== Segment start ==

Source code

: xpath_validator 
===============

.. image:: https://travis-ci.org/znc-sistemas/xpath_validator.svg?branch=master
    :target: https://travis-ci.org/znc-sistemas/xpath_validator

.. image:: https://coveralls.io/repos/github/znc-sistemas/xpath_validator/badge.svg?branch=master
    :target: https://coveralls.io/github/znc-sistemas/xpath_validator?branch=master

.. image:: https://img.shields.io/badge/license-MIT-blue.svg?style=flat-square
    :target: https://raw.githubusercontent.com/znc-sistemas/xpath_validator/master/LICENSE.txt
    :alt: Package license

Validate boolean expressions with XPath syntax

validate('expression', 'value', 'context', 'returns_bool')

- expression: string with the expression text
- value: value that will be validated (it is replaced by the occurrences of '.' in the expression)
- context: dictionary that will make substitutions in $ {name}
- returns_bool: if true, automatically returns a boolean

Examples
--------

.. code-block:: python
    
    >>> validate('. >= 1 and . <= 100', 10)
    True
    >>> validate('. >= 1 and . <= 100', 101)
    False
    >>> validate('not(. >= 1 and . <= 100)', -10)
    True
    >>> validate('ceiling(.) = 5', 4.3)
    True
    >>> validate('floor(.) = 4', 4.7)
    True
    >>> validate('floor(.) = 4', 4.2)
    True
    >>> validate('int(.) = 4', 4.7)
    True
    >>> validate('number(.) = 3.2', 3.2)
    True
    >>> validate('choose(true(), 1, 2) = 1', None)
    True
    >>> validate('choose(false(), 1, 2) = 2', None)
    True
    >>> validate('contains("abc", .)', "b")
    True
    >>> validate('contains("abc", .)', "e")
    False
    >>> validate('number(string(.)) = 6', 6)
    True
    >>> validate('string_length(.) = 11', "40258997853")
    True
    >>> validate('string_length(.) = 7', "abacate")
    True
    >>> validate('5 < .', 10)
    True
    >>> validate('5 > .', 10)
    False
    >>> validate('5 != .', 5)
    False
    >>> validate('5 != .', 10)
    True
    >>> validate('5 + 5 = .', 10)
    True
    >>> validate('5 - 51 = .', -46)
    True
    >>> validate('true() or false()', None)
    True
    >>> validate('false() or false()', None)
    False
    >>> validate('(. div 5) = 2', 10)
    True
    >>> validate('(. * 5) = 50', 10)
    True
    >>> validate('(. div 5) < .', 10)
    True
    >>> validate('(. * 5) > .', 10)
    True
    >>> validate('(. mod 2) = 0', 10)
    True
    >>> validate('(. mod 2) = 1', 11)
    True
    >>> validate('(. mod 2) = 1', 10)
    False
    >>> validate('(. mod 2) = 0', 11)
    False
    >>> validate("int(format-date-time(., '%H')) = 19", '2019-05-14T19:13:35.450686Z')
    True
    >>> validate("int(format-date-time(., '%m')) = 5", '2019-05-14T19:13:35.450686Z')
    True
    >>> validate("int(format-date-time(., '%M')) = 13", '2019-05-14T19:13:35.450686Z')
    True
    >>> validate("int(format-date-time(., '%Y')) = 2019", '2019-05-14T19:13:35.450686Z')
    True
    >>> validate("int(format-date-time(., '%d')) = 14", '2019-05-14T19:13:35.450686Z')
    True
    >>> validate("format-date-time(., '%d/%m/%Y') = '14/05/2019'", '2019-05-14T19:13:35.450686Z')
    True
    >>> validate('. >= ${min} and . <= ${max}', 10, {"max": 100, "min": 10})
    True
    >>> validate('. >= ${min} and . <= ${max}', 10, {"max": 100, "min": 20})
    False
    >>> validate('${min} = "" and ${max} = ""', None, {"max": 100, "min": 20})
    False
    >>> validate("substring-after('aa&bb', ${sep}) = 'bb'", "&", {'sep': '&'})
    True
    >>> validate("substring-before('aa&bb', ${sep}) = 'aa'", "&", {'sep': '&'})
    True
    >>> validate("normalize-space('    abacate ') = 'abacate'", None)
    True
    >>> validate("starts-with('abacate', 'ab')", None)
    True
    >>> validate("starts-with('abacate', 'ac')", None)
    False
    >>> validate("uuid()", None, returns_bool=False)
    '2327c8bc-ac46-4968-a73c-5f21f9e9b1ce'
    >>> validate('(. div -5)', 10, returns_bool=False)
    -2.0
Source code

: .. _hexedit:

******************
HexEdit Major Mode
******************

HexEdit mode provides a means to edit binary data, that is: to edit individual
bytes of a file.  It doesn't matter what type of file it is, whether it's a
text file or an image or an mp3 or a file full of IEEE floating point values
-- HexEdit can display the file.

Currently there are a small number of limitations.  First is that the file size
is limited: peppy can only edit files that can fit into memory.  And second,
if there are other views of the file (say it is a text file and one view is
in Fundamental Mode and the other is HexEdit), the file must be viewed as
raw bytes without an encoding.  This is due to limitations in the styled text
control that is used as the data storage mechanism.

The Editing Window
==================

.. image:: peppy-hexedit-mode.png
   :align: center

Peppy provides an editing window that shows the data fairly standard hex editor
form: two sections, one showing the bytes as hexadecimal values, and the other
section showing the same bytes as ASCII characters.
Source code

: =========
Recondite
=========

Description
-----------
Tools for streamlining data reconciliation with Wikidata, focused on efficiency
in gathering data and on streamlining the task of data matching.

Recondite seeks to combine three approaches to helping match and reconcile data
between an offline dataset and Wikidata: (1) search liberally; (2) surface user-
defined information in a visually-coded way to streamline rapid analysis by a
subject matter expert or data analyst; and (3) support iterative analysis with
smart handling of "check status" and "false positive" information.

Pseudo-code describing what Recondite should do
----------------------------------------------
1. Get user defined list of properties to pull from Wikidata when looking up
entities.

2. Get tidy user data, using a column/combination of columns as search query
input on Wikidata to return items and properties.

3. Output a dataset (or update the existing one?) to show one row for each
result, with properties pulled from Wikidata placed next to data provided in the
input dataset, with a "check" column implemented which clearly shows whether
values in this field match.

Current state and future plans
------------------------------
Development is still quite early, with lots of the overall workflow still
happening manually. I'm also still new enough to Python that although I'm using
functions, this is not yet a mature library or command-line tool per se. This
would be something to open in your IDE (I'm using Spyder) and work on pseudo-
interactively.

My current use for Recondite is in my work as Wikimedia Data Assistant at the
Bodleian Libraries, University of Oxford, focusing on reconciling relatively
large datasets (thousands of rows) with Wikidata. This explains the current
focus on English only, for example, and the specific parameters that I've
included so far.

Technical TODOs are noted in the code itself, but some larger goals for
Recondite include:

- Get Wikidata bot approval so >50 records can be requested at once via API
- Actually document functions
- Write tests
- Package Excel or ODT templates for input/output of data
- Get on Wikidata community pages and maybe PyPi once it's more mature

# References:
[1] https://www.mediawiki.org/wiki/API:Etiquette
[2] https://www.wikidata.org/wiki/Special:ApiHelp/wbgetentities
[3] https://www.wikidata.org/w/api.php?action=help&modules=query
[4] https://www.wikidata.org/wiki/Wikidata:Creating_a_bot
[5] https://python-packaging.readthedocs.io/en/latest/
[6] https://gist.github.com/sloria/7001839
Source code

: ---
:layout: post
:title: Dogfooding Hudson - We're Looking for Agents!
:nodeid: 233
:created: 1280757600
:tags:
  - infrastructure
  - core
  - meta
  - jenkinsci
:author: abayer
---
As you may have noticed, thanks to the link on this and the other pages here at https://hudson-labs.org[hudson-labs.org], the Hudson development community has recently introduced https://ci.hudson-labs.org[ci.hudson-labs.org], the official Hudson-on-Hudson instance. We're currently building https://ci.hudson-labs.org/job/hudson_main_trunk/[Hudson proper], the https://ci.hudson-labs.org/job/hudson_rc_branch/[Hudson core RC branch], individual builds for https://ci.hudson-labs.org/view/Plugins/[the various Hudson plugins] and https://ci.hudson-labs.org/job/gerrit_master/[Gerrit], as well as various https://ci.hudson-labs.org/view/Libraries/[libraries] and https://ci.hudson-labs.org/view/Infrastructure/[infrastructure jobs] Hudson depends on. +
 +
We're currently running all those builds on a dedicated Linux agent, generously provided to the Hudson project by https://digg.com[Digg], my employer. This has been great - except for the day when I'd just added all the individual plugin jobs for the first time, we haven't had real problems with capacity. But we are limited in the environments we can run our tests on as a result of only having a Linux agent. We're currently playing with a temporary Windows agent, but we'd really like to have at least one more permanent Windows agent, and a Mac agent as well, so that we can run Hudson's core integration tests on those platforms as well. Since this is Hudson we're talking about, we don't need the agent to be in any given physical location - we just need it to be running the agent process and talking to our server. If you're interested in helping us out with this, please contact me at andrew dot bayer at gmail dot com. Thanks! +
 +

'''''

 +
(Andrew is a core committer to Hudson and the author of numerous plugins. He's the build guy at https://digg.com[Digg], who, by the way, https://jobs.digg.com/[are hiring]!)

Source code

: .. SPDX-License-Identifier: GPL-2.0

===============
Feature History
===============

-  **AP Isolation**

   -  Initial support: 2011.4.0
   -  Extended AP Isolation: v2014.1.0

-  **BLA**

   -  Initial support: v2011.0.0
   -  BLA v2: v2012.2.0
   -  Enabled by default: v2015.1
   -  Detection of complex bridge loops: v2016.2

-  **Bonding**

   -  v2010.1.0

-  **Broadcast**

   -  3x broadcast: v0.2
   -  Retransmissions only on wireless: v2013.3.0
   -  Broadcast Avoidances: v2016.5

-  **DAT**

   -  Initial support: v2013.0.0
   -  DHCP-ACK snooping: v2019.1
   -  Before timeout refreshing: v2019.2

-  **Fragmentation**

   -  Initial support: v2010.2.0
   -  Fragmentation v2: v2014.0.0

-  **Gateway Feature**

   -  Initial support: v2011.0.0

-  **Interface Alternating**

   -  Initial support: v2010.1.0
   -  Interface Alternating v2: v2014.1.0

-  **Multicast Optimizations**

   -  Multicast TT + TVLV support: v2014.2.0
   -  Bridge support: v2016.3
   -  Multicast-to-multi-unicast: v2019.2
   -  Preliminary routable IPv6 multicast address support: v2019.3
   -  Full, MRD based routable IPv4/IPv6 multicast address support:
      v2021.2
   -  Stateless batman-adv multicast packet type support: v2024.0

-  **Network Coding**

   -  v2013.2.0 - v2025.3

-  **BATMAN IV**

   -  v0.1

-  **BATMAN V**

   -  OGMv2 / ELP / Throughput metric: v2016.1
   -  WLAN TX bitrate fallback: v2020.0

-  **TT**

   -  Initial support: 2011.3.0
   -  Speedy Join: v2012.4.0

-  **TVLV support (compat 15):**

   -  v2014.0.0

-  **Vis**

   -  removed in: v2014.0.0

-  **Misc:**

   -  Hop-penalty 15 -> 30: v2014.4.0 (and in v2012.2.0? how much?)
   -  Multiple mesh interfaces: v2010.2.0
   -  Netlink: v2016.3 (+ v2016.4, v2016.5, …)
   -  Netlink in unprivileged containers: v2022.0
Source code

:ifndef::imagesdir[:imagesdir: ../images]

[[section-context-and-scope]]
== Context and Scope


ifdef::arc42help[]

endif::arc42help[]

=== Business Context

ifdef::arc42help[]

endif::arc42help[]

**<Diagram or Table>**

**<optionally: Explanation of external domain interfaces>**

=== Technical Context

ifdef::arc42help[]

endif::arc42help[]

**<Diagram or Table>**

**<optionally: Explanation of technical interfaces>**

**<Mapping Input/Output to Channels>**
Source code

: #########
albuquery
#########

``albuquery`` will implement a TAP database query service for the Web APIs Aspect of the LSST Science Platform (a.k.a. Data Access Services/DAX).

== Segment end ==

Task directions >>
The lines to report are those in the material above that contain the word "Explanation"; copy every one of them.

Task response >>
**<optionally: Explanation of external domain interfaces>**
**<optionally: Explanation of technical interfaces>**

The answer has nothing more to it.